#### [Your objective]
Transcribe exactly everything in the data below from the line containing "Government Agencies" down to the line containing "Smithfield Packaged Meats Corp.", both lines included and nothing further.
-------- Information given
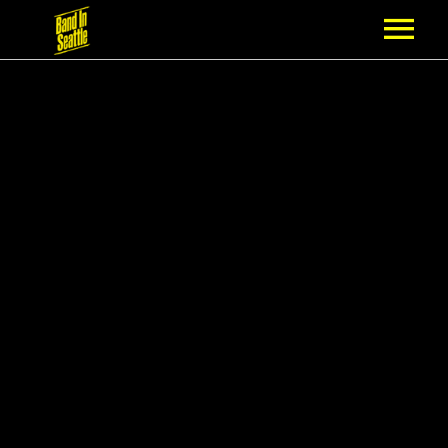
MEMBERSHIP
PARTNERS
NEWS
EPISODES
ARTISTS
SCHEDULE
----------------
-------- Information given
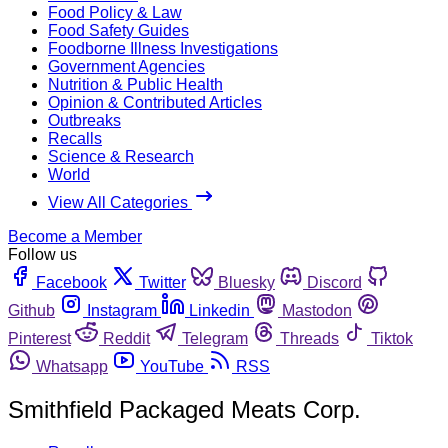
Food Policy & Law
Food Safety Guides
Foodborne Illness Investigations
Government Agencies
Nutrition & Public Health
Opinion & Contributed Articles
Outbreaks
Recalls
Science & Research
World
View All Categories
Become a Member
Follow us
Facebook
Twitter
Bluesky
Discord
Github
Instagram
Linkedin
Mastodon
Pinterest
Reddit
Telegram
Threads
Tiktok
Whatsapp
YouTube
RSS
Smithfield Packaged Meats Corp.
----------------
#### [Result of the exercise]
Government Agencies
Nutrition & Public Health
Opinion & Contributed Articles
Outbreaks
Recalls
Science & Research
World
View All Categories
Become a Member
Follow us
Facebook
Twitter
Bluesky
Discord
Github
Instagram
Linkedin
Mastodon
Pinterest
Reddit
Telegram
Threads
Tiktok
Whatsapp
YouTube
RSS
Smithfield Packaged Meats Corp.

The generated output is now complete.